Photo from the Yalta Conference: Churchill, Roosevelt and Stalin

One of the most ignominious events in history took place on February 11, 1945 when Churchill, Roosevelt and Stalin signed the Yalta accords in Crimea, Soviet Union.

When Roosevelt returned to America, he said that he was extremely pleased with the results of the conference. He felt that he had struck a good deal with "Uncle Joe Stalin", as Roosevelt fondly called him.

It is not clear why Roosevelt thought he had made such a good deal. The agreement clearly gave Stalin the whole of Eastern Europe plus certain Japanese islands. In return, Stalin had to do nothing at all. For example, the agreement called for Stalin to enter the War with Japan. However, the Soviet Union did not declare war on Japan until several days after the US had dropped the A-bomb on Japan, effectively ending the war. Thus, Stalin got the Kurile Islands from Japan for free.

Photo from the Yalta Conference: Winston S. Churchill, Franklin D. Roosevelt and Stalin

Roosevelt died two months after the Yalta Conference of a "brain hemorrhage". A widespread rumor at that time was that Roosevelt had actually killed himself and had shot himself in the head.

In fact, when a person shoots himself in the head, what he dies of is a "brain hemorrhage".

When I first heard this rumor from an elderly lady that Roosevelt had actually killed himself, I did not believe it, as this possibility is never mentioned in any history book.

However, I asked around and every old person I could find, old enough to be able to remember when Roosevelt died, believed or at least had heard the rumor that Roosevelt had killed himself. One reason often cited for this belief was that they did not open the casket and show his body before they buried him.

Why would the President of America and one of the most powerful men in the world kill himself?

There are several possible reasons: Franklin D. Roosevelt was crippled from polio, a fact kept secret from the American people until after his death. He could not leave his wheel chair. Reports from the Yalta Conference said that he was so tired from the deliberations that he could not stand up. In reality, he had not stood up in more than twenty years!

Perhaps Roosevelt killed himself because he realized the terrible error he had made at Yalta. The long suffering people of Eastern Europe had fought and so many of them had died to escape Hitler, and then Roosevelt without even consulting them had given them to Stalin.

One person who believed that Roosevelt likely killed himself was my uncle, Newell Jacobson, who saw heavy combat during World War II. Newell did not participate in the Normandy Invasion, but he joined the forces on the front lines one-third of the way into France.

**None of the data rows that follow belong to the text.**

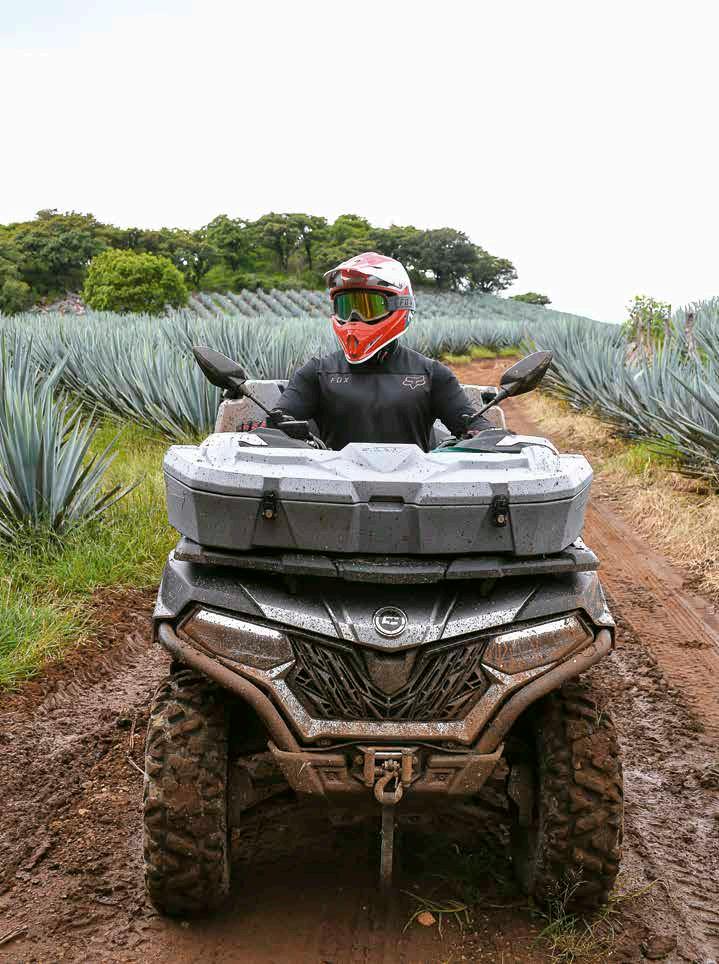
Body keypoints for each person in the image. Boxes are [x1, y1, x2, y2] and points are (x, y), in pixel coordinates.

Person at [270, 252, 493, 450]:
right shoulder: (317, 373)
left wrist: (485, 434)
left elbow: (474, 426)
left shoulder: (432, 374)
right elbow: (274, 427)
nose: (354, 318)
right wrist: (274, 429)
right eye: (346, 307)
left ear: (400, 305)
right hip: (335, 484)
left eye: (368, 308)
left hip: (415, 482)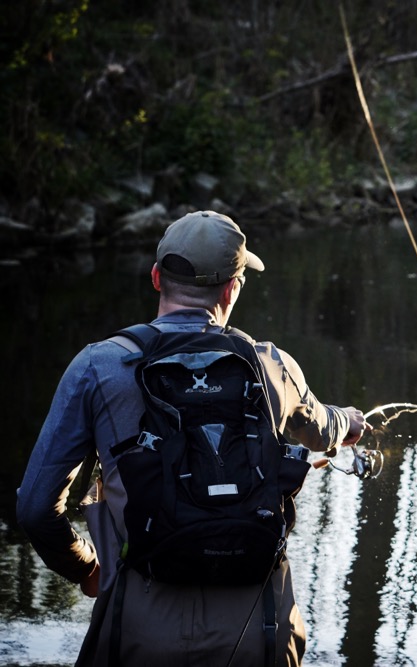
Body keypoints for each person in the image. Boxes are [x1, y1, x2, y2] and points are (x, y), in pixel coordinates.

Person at [16, 210, 368, 666]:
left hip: (139, 623)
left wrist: (87, 569)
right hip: (258, 629)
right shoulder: (273, 366)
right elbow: (322, 431)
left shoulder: (97, 368)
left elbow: (35, 508)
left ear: (157, 276)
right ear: (231, 288)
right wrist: (351, 422)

Newell Jacobson was a liaison officer in the Tank Corps in the Battle of the Bulge and in the final campaign into Germany.

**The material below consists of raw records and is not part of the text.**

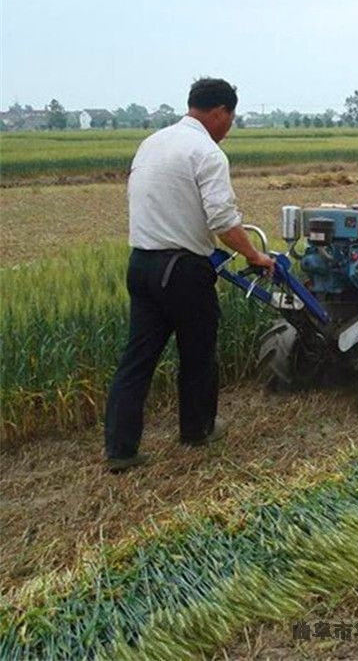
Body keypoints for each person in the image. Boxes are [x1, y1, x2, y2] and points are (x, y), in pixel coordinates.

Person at [105, 78, 274, 472]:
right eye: (231, 119)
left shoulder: (153, 142)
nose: (229, 127)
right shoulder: (207, 153)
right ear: (220, 113)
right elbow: (222, 219)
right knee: (198, 355)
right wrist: (254, 255)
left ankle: (120, 450)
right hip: (182, 271)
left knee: (136, 360)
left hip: (142, 264)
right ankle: (198, 430)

After the war, Newell spent the rest of his life telling war stories. He told the same stories over and over again. His wife, Dorothy, reported that he often had nightmares about the war and woke up in the night.

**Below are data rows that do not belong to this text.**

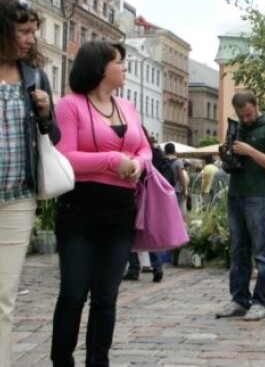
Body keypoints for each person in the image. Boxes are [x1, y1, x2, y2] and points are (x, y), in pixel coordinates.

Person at [51, 40, 152, 366]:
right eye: (119, 62)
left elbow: (145, 149)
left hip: (122, 209)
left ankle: (99, 362)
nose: (124, 68)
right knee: (73, 294)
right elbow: (65, 157)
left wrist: (139, 164)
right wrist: (112, 160)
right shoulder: (71, 105)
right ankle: (62, 361)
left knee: (107, 297)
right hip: (80, 209)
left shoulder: (128, 106)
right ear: (99, 67)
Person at [0, 0, 60, 366]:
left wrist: (46, 113)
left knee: (4, 297)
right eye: (23, 31)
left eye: (33, 32)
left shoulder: (36, 77)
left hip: (17, 198)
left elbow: (53, 140)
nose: (31, 39)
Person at [215, 90, 265, 321]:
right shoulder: (237, 128)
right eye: (240, 115)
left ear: (257, 105)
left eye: (248, 114)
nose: (245, 119)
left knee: (262, 253)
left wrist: (250, 151)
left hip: (259, 196)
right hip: (236, 194)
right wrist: (227, 156)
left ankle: (261, 302)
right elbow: (232, 164)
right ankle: (239, 299)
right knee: (238, 251)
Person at [123, 132, 165, 284]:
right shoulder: (156, 154)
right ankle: (158, 268)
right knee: (150, 233)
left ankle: (134, 269)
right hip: (151, 199)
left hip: (134, 196)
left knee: (129, 233)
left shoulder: (134, 155)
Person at [164, 142, 188, 215]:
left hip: (163, 189)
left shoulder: (162, 161)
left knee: (165, 210)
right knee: (175, 211)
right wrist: (185, 189)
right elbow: (181, 177)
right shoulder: (178, 162)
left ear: (165, 151)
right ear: (174, 150)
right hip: (176, 190)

One story he often told was about how, near the end of the war, he and another officer took a leisurely stroll. When they got not far away from their camp, 27 German soldiers jumped out behind trees and rocks with their hands up, offering to surrender. Newell and his fellow officer rounded them up and were escorting them back, when the Germans informed them of some other soldiers who wanted to surrender too. Newell and his companion collected the entire brigade and brought them all back as prisoners. Newell received a medal for this.

Another story he told involved a situation where the opposing forces were facing each other and there was a no-man's land in between. For some reason, there was an object in that no-man's land which needed to be retrieved. It was Newell's assignment to retrieve it.

Newell figured that if he ran out as fast as he could, tried to pick it up and run back, the Germans would shoot him.

Therefore, he simply casually walked out, picked up the object, and walked back with it. The Germans did not shoot at him, although they easily could have done so.

Newell said that the US forces could easily have taken Berlin two weeks before they did. However, the US forces were under orders not to take Berlin by themselves, but to wait for the Russians to arrive so that the Allies and the Russians would all enter Berlin at the same time. As a result, the US troops sat still and waited for the Russians.

This was part of the deal which Roosevelt had made with Stalin at Yalta to divide Europe. Because of this deal, millions of Eastern Europeans were to spend the next 45 years in slavery.